Проглотив все ругательные слова, вертящиеся на языке, я спрыгнула с подоконника и опустила голову. Вот теперь отец и ремень вправе достать. Это было самое настоящее фиаско.
Глава 2. Одиночество
Пейзажи Галлии скучны и однообразны. Ёлки, кусты, кусты, поля, ёлки. Постоялые дворы похожи один на другой: спасибо давно усопшему Иерониму II, который очень любил всё стандартизировать. Король-зануда – вот как я его называла. Он выпустил невероятное множество декретов и стандартов, которые загоняли в рамки всё на свете: и дома, и лавки, и размер окон в карете, и высоту каблуков, и бес знает что ещё. Даже улицы городов имели строго регламентированную ширину: чтобы могли разъехаться две телеги. А ширина телеги должна быть не больше, чем два лошадиных крупа – в телегу более двух животных не запрягали. Так и получается, что столичные улицы до сих пор строят, ориентируясь на ширину задницы давно подохшей лошади.
– Выпрямись, Стефания, – одёрнула меня мать.

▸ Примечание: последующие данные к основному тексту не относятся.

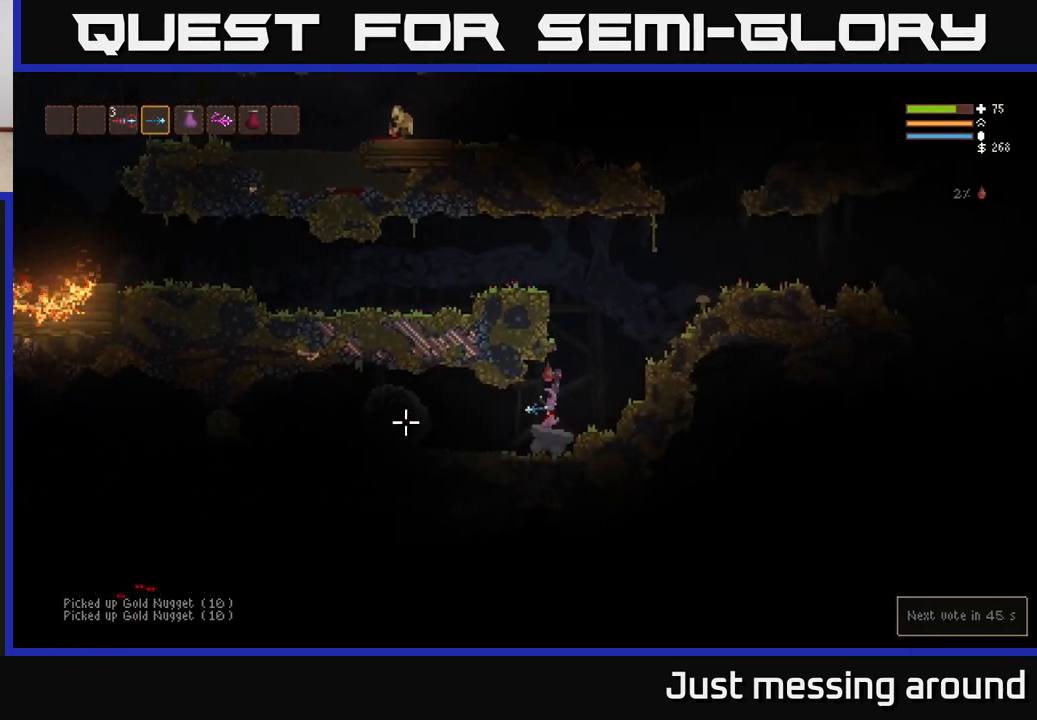
{"buttons": [], "left_stick": "left", "right_stick": "left", "events": []}
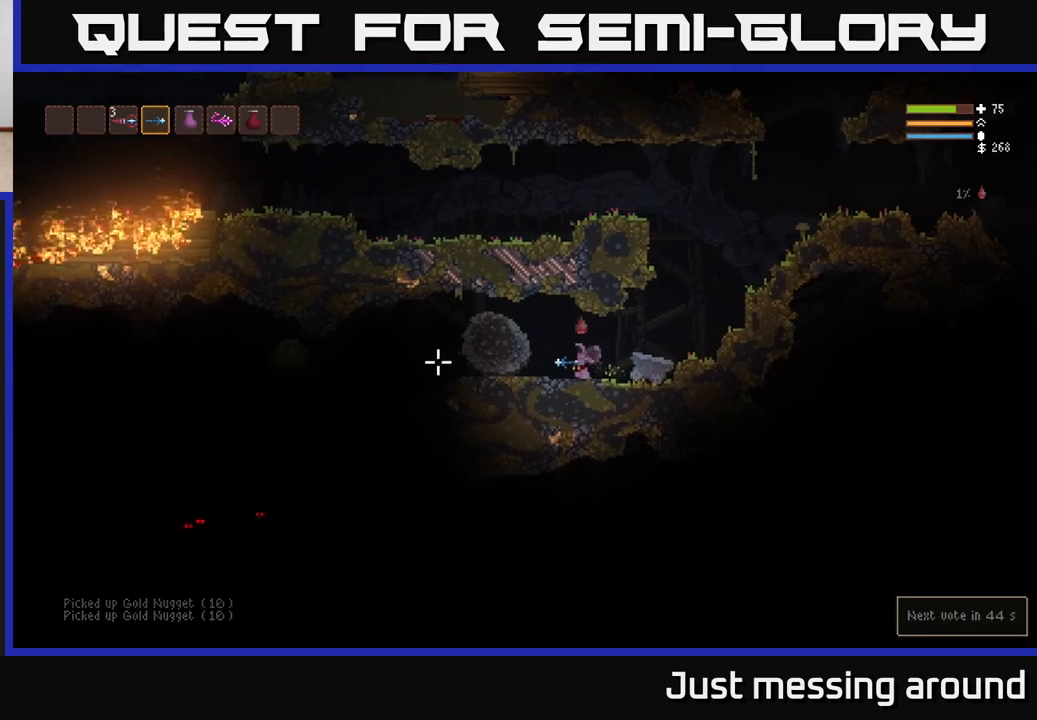
{"buttons": [], "left_stick": "center", "right_stick": "left", "events": [[200, "R3", "down"], [333, "R3", "up"], [350, "left_stick", "up-left"], [450, "left_stick", "center"]]}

У меня задёргался глаз. Какого беса, матушка? Мы едем без остановок почти шесть часов! У меня всё тело будто иголками покалывает! Почему я не могу сесть, как мне удобно? Тем не менее, приходится держать спину прямо – спорить с её высочеством не каждый сможет. А если сейчас начать пререкаться – до самого монастыря мне будут читать морали. А хуже этой поездки может быть только поездка под непрерывный маменькин бубнёж. Поэтому бес с ней, с моей пятой точкой. Голова важнее.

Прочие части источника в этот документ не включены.